With the ribs on grill for an hour and fifteen minutes, I started the basting/dipping sauce.
As the sauce simmered, I started in on my side for the evening, the Gold Rush Potato Salad on page 355. For this recipe I did make a little substitution. The recipe calls for Yukon Gold potatoes, but at the market I came across an interesting tri-color blend of potatoes. They looked delicious, so I made the executive decision to make the swap.
Similar to most of The Guide's recipes, I started by making the dressing. It was simple enough, consisting of only mayonnaise, red wine vinegar, parsley, and seasoning.
Have you ever had a purple potato? I never have. Not only is the skin purple, but all of the flesh inside is purple as well. The red and yellow potatoes were both a dull yellow on the inside.
To keep them from falling through, rolling around, and in general cooking unevenly, I skewered them.
After just over 15 minutes, I pulled them off and let them cool a bit before adding them to the bowl.

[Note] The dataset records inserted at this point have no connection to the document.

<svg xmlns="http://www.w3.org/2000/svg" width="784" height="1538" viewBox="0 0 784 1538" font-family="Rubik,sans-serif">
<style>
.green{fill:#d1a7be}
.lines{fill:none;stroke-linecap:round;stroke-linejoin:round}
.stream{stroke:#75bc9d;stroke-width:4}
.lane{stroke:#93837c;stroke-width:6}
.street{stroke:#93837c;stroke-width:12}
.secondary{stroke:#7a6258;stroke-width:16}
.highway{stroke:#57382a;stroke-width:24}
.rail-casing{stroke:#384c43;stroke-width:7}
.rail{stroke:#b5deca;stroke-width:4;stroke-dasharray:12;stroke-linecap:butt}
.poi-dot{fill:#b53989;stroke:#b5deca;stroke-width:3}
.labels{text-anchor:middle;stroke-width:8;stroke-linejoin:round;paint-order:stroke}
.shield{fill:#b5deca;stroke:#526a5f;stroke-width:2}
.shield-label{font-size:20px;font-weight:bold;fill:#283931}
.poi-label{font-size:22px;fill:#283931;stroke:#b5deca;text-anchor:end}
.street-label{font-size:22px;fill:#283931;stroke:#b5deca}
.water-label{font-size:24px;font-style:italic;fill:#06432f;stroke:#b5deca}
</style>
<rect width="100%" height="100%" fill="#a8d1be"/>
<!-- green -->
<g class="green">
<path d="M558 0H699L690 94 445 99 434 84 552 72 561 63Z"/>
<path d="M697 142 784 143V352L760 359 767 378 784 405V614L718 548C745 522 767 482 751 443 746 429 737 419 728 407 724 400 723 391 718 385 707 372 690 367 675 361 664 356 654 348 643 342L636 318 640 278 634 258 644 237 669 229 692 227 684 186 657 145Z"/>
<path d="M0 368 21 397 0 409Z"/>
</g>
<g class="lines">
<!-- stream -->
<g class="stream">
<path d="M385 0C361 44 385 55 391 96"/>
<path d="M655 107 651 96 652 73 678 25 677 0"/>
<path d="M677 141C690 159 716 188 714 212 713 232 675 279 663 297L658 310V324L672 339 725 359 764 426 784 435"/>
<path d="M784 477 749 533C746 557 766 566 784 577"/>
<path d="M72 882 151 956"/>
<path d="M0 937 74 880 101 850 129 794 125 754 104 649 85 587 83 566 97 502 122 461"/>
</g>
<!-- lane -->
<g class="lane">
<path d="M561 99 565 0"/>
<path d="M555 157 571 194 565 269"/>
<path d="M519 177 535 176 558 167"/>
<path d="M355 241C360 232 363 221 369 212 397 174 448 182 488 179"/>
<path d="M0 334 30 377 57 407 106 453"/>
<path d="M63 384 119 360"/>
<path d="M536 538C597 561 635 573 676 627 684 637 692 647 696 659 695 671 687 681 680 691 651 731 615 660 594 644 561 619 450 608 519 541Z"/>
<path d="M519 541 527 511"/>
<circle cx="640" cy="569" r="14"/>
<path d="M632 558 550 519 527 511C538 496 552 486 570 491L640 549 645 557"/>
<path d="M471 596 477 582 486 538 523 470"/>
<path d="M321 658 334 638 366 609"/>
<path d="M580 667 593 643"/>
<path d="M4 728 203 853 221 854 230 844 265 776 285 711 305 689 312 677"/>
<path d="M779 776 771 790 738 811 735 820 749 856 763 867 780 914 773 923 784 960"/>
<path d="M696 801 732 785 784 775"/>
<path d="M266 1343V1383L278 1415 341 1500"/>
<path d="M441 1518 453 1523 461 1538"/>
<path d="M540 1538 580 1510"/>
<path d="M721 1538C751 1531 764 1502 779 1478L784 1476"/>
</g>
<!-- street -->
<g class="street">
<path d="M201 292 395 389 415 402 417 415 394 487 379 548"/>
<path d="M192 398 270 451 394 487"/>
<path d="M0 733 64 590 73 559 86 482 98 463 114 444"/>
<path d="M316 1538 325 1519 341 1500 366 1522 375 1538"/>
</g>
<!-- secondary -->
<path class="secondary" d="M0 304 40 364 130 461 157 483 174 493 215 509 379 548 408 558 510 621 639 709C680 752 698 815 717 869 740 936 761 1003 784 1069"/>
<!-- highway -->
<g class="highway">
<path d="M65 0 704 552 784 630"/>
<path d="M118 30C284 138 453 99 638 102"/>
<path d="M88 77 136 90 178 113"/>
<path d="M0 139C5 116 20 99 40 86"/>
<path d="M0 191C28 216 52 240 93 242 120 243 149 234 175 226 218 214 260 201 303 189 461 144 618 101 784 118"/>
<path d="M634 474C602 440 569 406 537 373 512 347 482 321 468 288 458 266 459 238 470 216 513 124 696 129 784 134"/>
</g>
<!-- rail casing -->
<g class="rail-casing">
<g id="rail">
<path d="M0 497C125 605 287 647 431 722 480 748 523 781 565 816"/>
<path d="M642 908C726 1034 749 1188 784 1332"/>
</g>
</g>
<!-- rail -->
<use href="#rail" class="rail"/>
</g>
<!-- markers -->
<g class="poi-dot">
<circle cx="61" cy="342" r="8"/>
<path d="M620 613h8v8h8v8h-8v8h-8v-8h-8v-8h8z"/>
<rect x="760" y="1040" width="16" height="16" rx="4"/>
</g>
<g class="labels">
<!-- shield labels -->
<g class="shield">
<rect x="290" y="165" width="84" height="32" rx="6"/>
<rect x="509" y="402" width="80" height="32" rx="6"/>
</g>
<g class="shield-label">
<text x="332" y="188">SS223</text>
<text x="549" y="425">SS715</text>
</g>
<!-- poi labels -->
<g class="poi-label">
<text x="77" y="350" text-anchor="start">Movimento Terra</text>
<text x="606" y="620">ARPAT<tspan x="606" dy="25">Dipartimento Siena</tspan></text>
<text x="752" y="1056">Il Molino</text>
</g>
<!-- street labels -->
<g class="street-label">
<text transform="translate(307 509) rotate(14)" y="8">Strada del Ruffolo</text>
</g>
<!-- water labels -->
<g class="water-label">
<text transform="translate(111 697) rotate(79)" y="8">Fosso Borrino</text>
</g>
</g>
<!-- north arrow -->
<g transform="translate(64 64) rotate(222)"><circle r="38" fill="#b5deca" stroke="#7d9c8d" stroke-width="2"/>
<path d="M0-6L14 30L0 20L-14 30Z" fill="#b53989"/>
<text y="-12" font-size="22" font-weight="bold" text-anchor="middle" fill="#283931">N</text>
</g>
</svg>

They smelled amazing, having been slightly smoked by the water-soaked hickory chunks. I sampled one to make sure they were properly cooked; they were crispy and smoky on the outside, and perfectly cooked on the inside.
Pleased with myself, I began pulling them off the skewers and slicing them up even smaller for the salad.
The onions only take about ten minutes, and the salad was nearing completion.
Last to go in was the raw celery, with only a gentle tossing to bring everything together required.
YUM!
In the final twenty minutes, you have to lightly baste the ribs with the sauce you made earlier. This will caramelize on the ribs, deepening the color and adding texture and flavor.
I took one part of one of the country ribs, some potato salad (still warm, per directions), and some of the dipping sauce.
This was another successful evening. The ribs were a little different in texture and flavor than the traditional spareribs or babyback ribs, but were still delicious. The benefit of the country ribs is a higher ratio of meat to bone, but it seems a little leaner (read: less fat so less flavor). A cross section revealed the dark and crusty exterior, a lovely pink smoke ring just underneath, and delicious and juicy white meat underneath. A quick dip in the sauce and you have a rather wide spectrum of textures and flavors. In short, everyone should try these at least once. As for the potatoes, these were a big surprise. My call to substitute in the tri-color potato mix was a good one, as it widened the flavor and texture profile. I can't explain why, but for some reason I kept smelling and tasting bacon notes, which both thoroughly pleased and perplexed me. I think adding some smoked bacon to this dish would really take it to the next level. This recipe will be seen by friends before the year is out.